__Data segment__
╔══
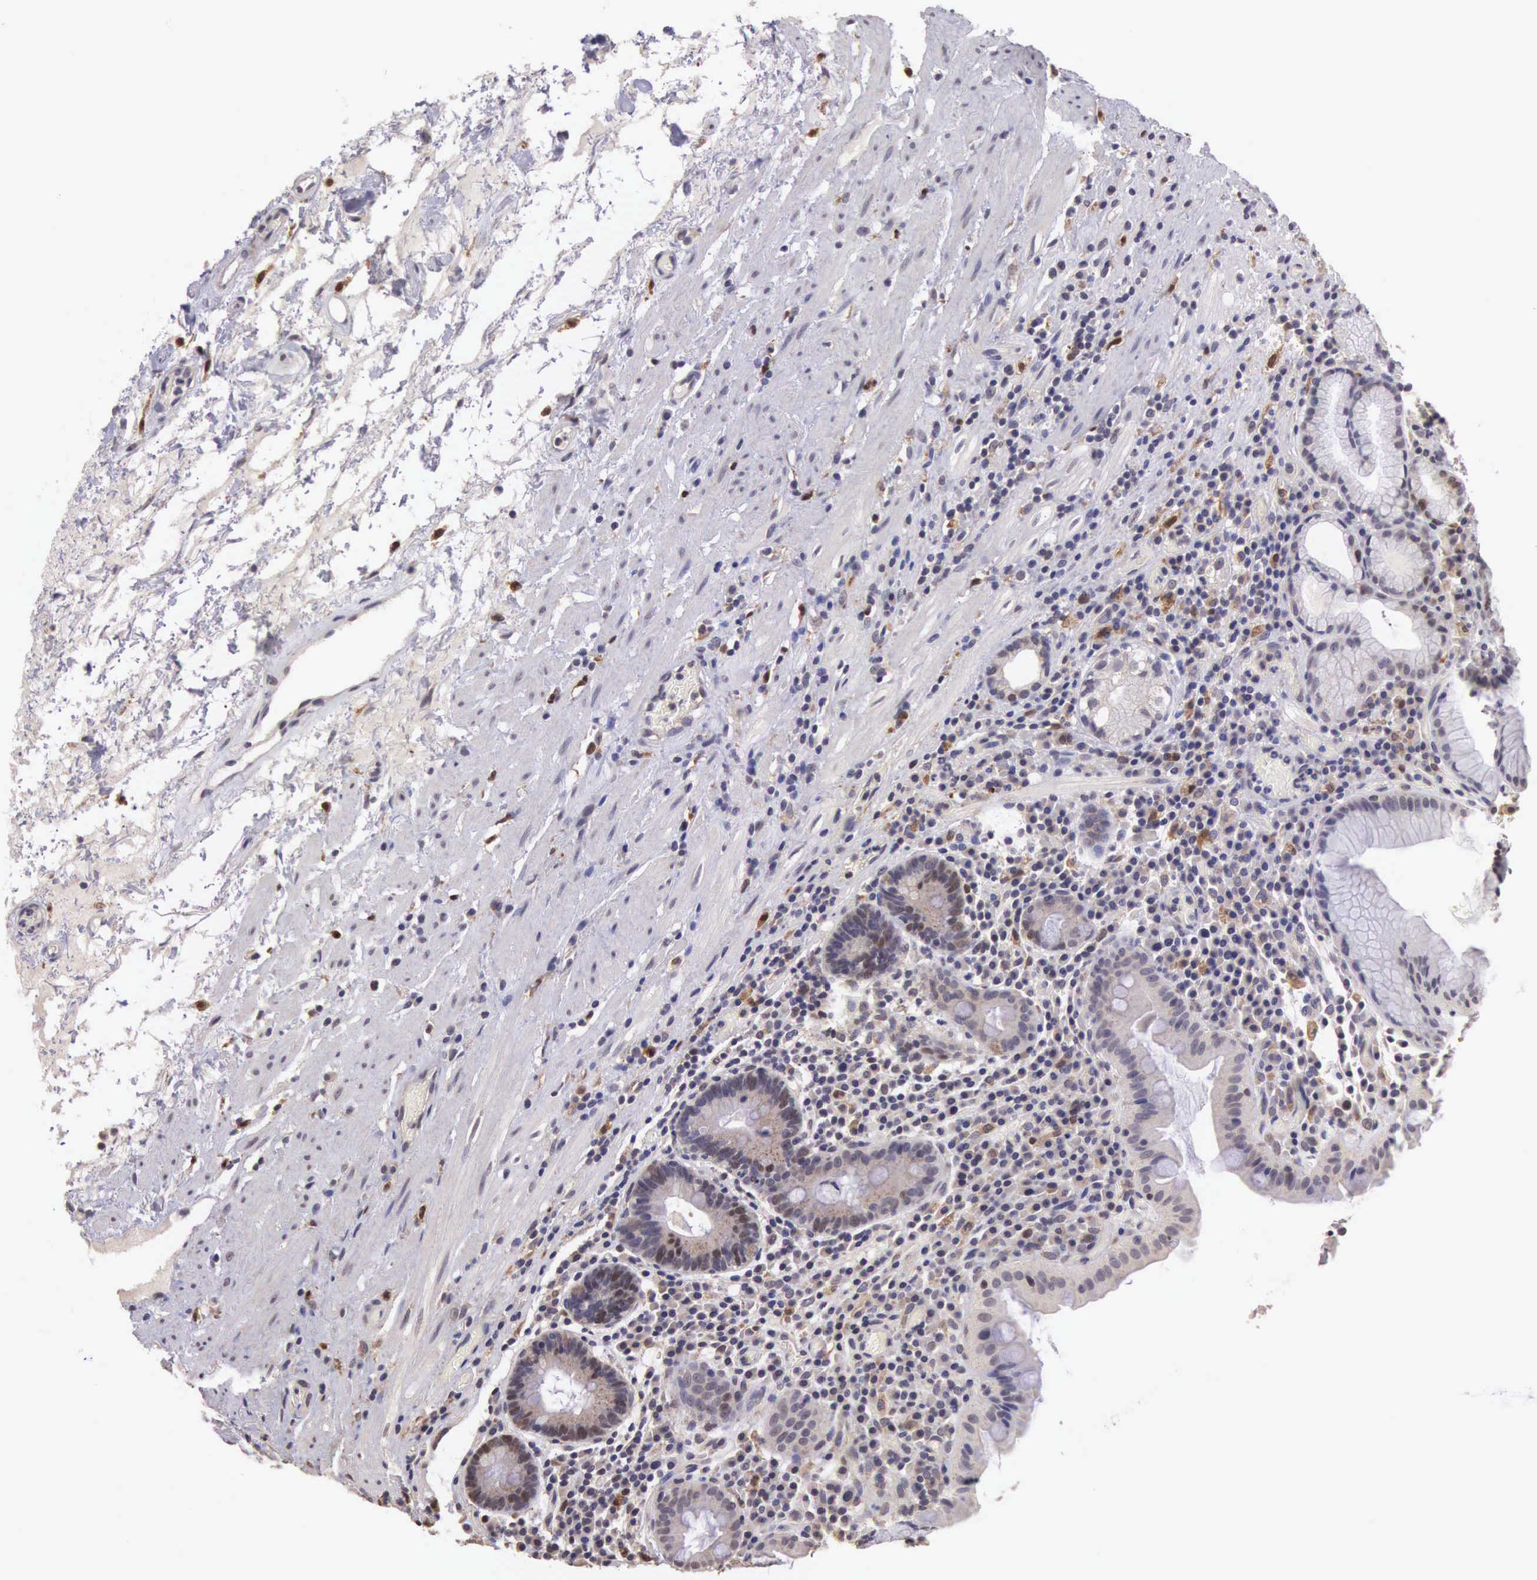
{"staining": {"intensity": "weak", "quantity": "25%-75%", "location": "cytoplasmic/membranous"}, "tissue": "stomach", "cell_type": "Glandular cells", "image_type": "normal", "snomed": [{"axis": "morphology", "description": "Normal tissue, NOS"}, {"axis": "topography", "description": "Stomach, lower"}, {"axis": "topography", "description": "Duodenum"}], "caption": "Stomach stained for a protein (brown) shows weak cytoplasmic/membranous positive staining in about 25%-75% of glandular cells.", "gene": "CDC45", "patient": {"sex": "male", "age": 84}}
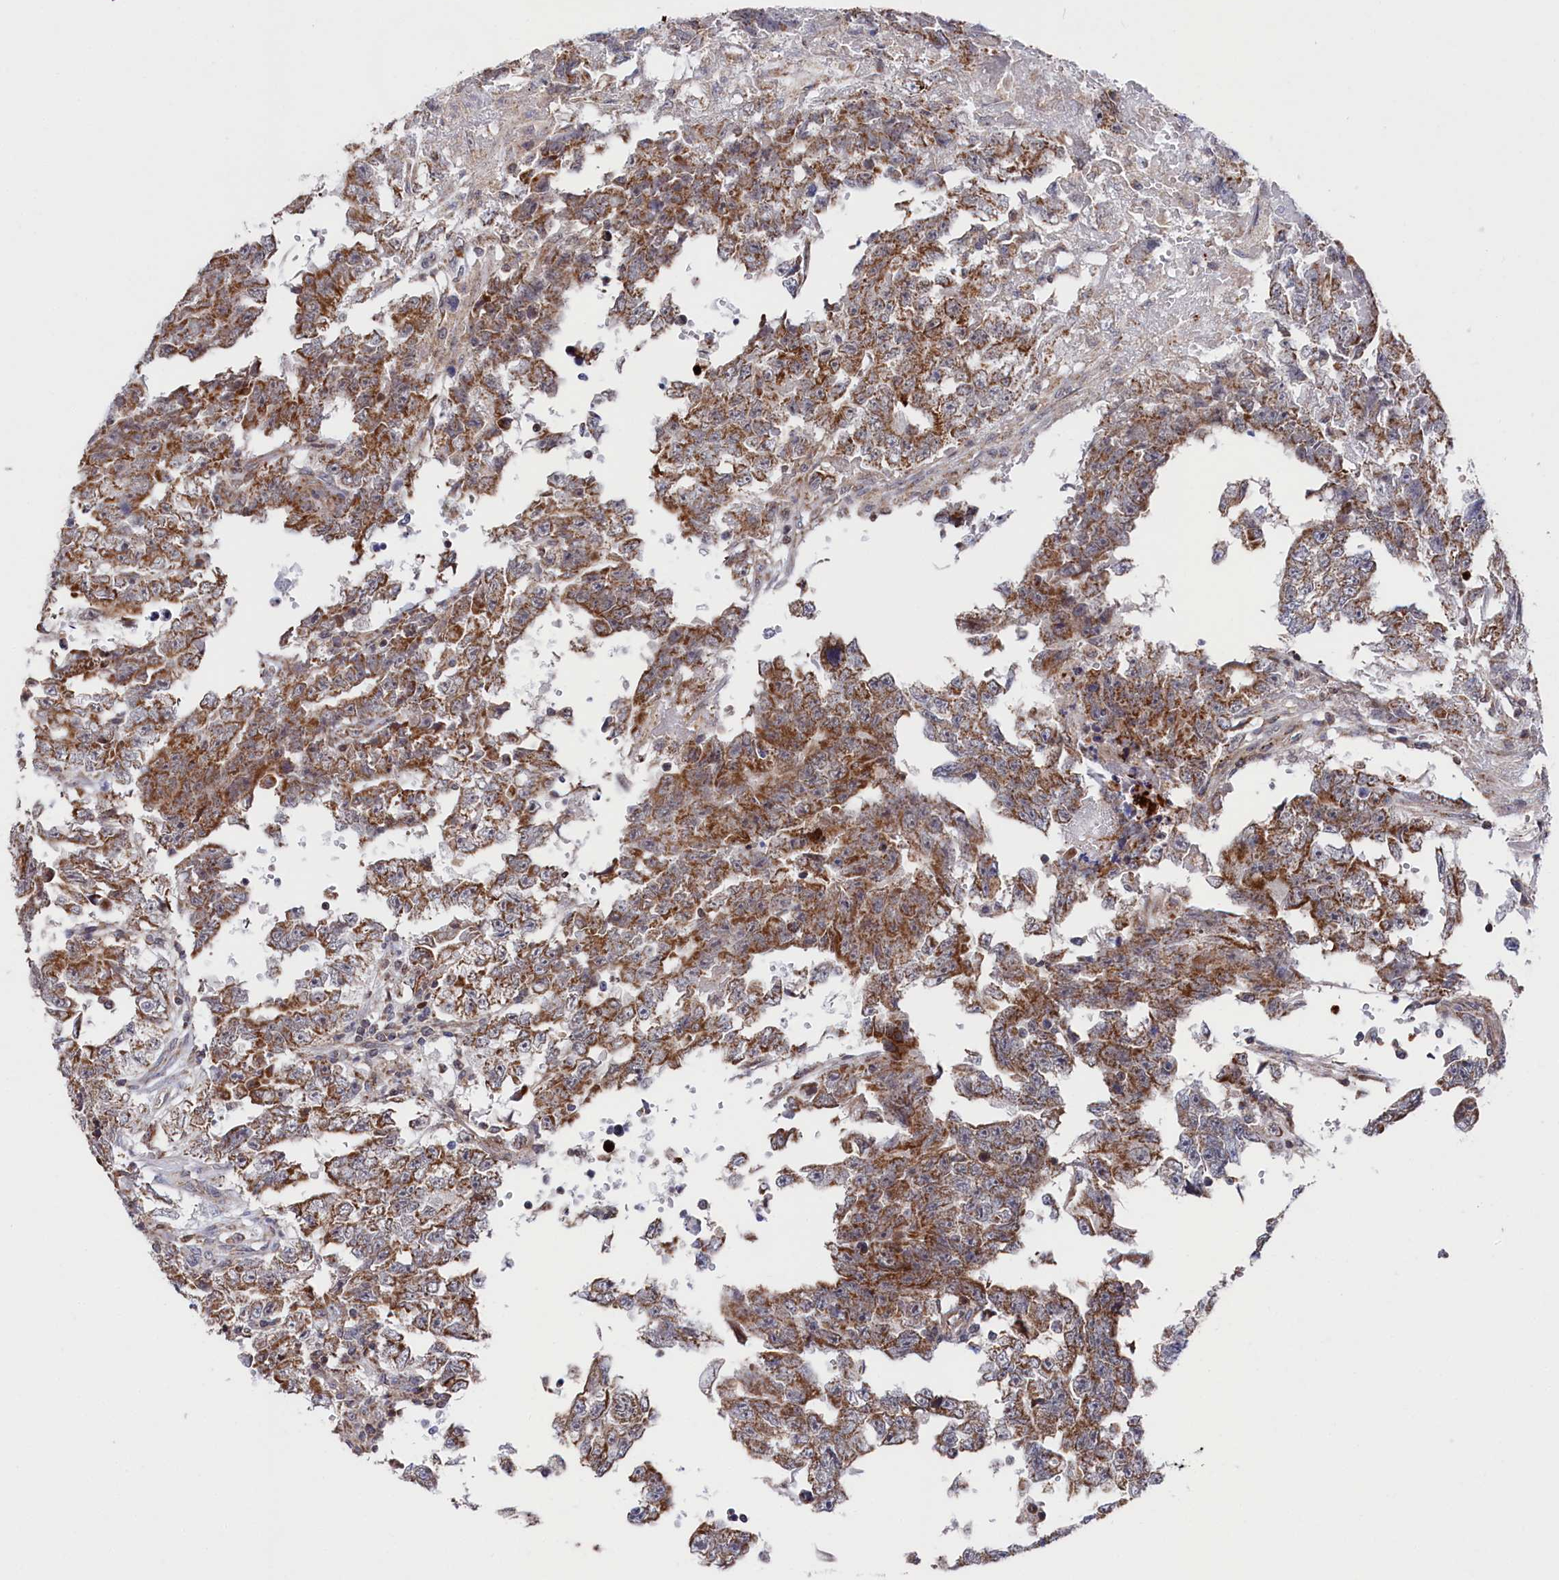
{"staining": {"intensity": "moderate", "quantity": "25%-75%", "location": "cytoplasmic/membranous"}, "tissue": "testis cancer", "cell_type": "Tumor cells", "image_type": "cancer", "snomed": [{"axis": "morphology", "description": "Carcinoma, Embryonal, NOS"}, {"axis": "topography", "description": "Testis"}], "caption": "Protein expression analysis of human testis cancer reveals moderate cytoplasmic/membranous staining in approximately 25%-75% of tumor cells. The staining was performed using DAB (3,3'-diaminobenzidine) to visualize the protein expression in brown, while the nuclei were stained in blue with hematoxylin (Magnification: 20x).", "gene": "CHCHD1", "patient": {"sex": "male", "age": 25}}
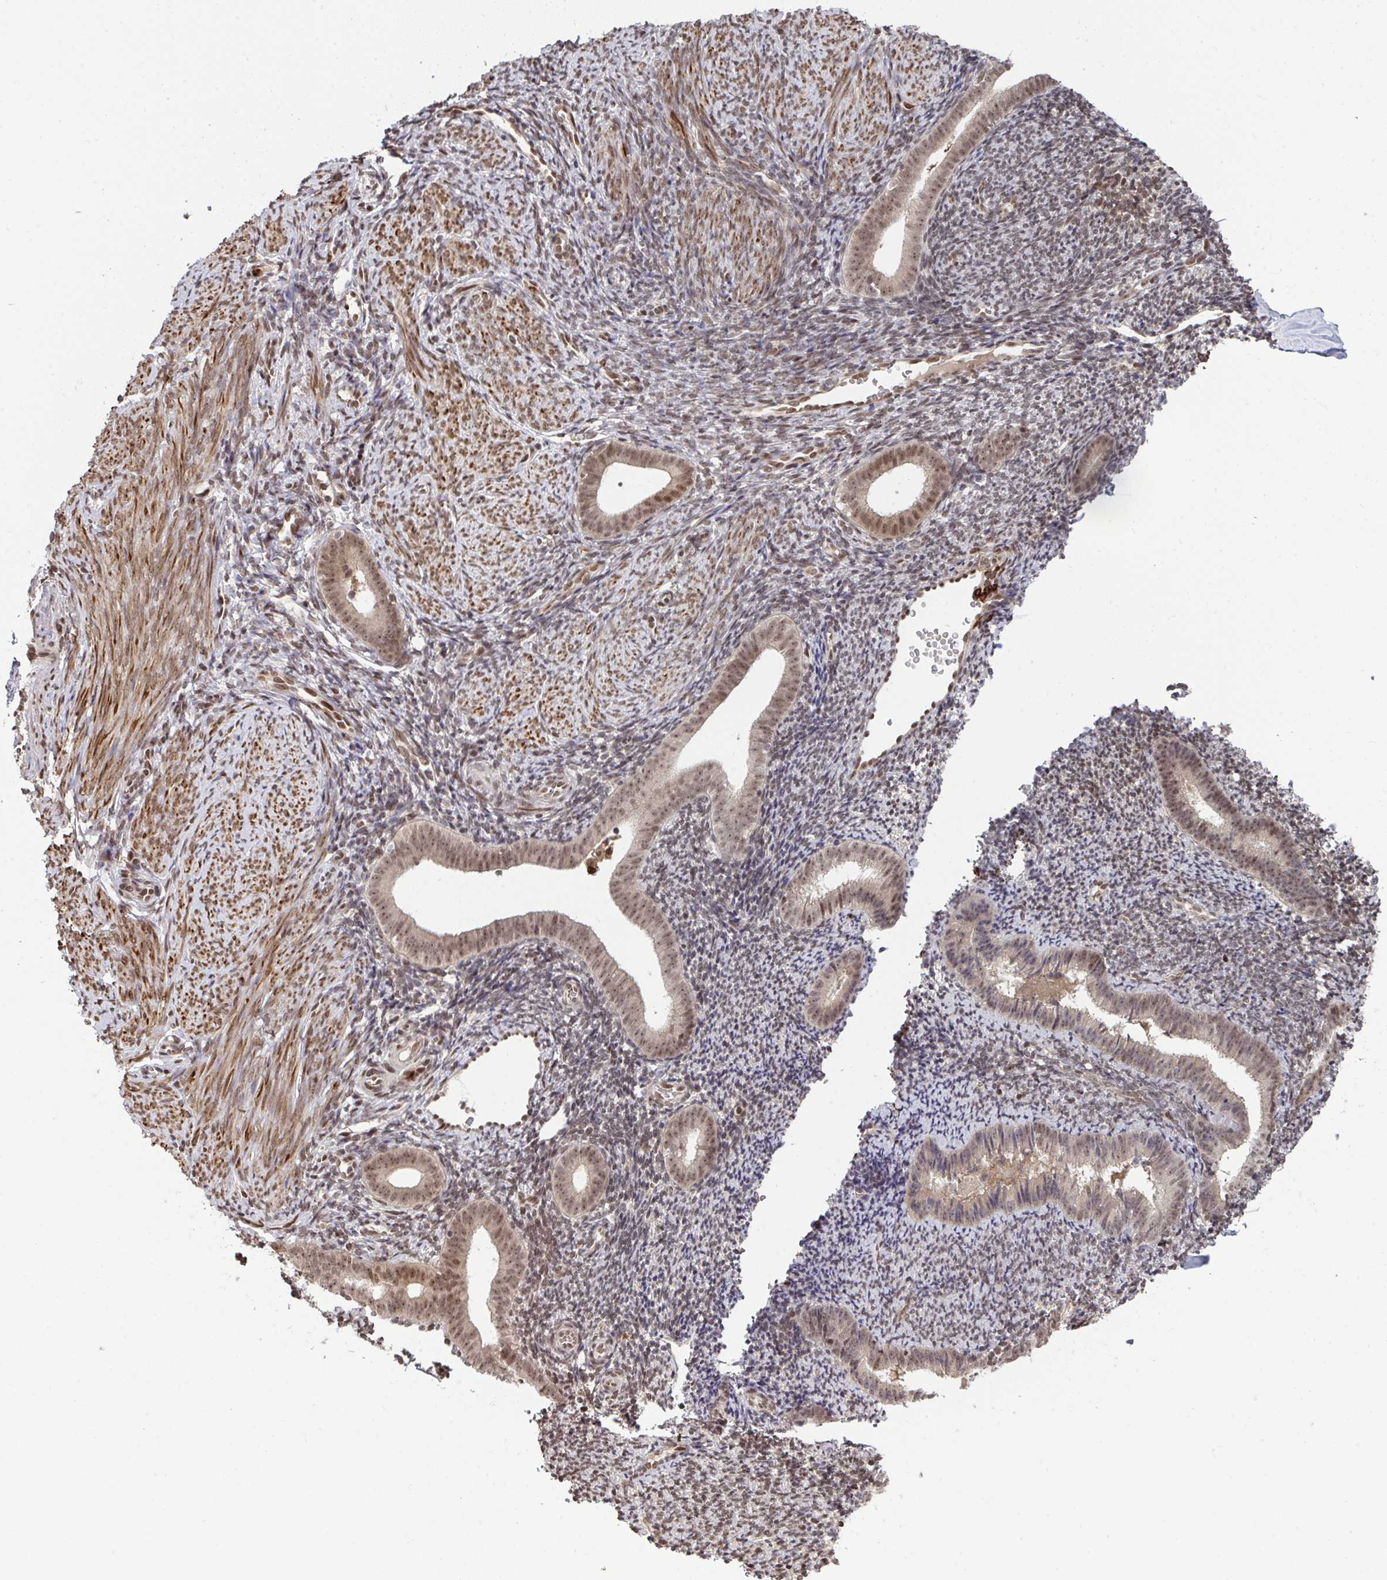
{"staining": {"intensity": "moderate", "quantity": "25%-75%", "location": "nuclear"}, "tissue": "endometrium", "cell_type": "Cells in endometrial stroma", "image_type": "normal", "snomed": [{"axis": "morphology", "description": "Normal tissue, NOS"}, {"axis": "topography", "description": "Endometrium"}], "caption": "About 25%-75% of cells in endometrial stroma in normal human endometrium exhibit moderate nuclear protein staining as visualized by brown immunohistochemical staining.", "gene": "UXT", "patient": {"sex": "female", "age": 39}}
╚══
__Action item__
Your output should be only the lines from the line with "expression analysis of" through the end of the data, exactly as they stand, and no pictures.

__Solution to this task__
{"staining": {"intensity": "moderate", "quantity": "25%-75%", "location": "cytoplasmic/membranous"}, "tissue": "testis cancer", "cell_type": "Tumor cells", "image_type": "cancer", "snomed": [{"axis": "morphology", "description": "Carcinoma, Embryonal, NOS"}, {"axis": "topography", "description": "Testis"}], "caption": "Protein expression analysis of human testis cancer reveals moderate cytoplasmic/membranous staining in approximately 25%-75% of tumor cells. The staining was performed using DAB (3,3'-diaminobenzidine) to visualize the protein expression in brown, while the nuclei were stained in blue with hematoxylin (Magnification: 20x).", "gene": "CHCHD1", "patient": {"sex": "male", "age": 25}}
{"staining": {"intensity": "moderate", "quantity": "25%-75%", "location": "nuclear"}, "tissue": "endometrium", "cell_type": "Cells in endometrial stroma", "image_type": "normal", "snomed": [{"axis": "morphology", "description": "Normal tissue, NOS"}, {"axis": "topography", "description": "Endometrium"}], "caption": "About 25%-75% of cells in endometrial stroma in normal human endometrium exhibit moderate nuclear protein staining as visualized by brown immunohistochemical staining.", "gene": "UXT", "patient": {"sex": "female", "age": 39}}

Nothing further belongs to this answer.